### Dataset records
+ + + +

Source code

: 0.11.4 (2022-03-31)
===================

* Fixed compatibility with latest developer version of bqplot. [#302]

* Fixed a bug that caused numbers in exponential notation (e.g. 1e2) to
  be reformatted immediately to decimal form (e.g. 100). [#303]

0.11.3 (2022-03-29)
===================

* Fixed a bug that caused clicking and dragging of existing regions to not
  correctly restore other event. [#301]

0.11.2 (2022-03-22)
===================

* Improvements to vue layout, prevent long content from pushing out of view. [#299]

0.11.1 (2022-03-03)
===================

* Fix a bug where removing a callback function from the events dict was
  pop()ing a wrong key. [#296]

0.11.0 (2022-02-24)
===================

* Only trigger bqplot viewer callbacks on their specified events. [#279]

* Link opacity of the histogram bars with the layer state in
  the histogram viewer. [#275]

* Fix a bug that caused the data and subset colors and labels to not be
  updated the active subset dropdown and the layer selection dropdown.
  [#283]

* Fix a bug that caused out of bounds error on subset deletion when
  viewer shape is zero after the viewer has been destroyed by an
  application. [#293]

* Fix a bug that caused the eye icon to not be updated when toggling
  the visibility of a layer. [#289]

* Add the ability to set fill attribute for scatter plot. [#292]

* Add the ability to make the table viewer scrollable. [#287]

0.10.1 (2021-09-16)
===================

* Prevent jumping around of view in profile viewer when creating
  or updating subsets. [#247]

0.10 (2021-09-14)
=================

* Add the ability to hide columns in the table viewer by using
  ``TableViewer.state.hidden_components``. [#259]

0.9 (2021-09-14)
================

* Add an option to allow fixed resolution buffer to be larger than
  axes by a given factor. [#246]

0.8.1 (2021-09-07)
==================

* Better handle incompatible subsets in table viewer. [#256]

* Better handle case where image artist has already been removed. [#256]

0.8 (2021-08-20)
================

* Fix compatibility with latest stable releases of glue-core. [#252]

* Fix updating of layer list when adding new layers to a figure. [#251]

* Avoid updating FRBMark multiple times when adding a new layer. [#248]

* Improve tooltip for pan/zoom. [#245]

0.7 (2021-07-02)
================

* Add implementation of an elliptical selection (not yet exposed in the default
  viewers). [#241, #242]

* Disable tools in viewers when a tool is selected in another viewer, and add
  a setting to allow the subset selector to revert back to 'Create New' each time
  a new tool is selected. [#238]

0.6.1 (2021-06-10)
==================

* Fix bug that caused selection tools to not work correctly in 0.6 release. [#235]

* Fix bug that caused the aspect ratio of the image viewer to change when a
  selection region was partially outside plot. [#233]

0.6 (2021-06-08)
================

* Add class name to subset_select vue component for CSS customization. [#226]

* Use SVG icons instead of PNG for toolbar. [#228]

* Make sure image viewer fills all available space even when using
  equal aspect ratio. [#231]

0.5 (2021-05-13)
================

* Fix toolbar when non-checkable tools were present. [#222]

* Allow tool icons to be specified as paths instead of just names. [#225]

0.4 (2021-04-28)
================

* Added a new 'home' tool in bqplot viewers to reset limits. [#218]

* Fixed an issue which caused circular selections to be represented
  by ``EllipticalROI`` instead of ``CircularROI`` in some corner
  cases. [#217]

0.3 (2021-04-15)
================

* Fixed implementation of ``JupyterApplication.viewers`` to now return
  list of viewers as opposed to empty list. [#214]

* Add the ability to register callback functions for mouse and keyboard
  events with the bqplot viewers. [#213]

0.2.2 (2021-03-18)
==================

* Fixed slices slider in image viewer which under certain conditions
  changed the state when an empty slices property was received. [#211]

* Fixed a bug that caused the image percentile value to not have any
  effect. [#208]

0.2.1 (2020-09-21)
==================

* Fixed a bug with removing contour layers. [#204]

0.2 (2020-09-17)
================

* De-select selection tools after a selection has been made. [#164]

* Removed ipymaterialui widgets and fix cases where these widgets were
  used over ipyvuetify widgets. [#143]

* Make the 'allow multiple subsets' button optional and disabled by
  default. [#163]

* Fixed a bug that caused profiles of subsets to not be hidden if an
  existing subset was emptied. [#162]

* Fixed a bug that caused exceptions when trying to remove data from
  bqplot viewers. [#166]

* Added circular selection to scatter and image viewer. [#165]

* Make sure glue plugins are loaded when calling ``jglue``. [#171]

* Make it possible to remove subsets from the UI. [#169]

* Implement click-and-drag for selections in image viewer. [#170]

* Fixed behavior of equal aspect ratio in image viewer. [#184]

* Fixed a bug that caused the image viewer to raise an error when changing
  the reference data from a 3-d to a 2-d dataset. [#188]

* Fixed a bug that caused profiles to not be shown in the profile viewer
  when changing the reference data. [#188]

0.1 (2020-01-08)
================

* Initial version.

+ + + +

### Exercise aim
Filter the data above down to lines with the word "ability", and copy them.

### Solution for this task
* Add the ability to set fill attribute for scatter plot. [#292]
* Add the ability to make the table viewer scrollable. [#287]
* Add the ability to hide columns in the table viewer by using
* Add the ability to register callback functions for mouse and keyboard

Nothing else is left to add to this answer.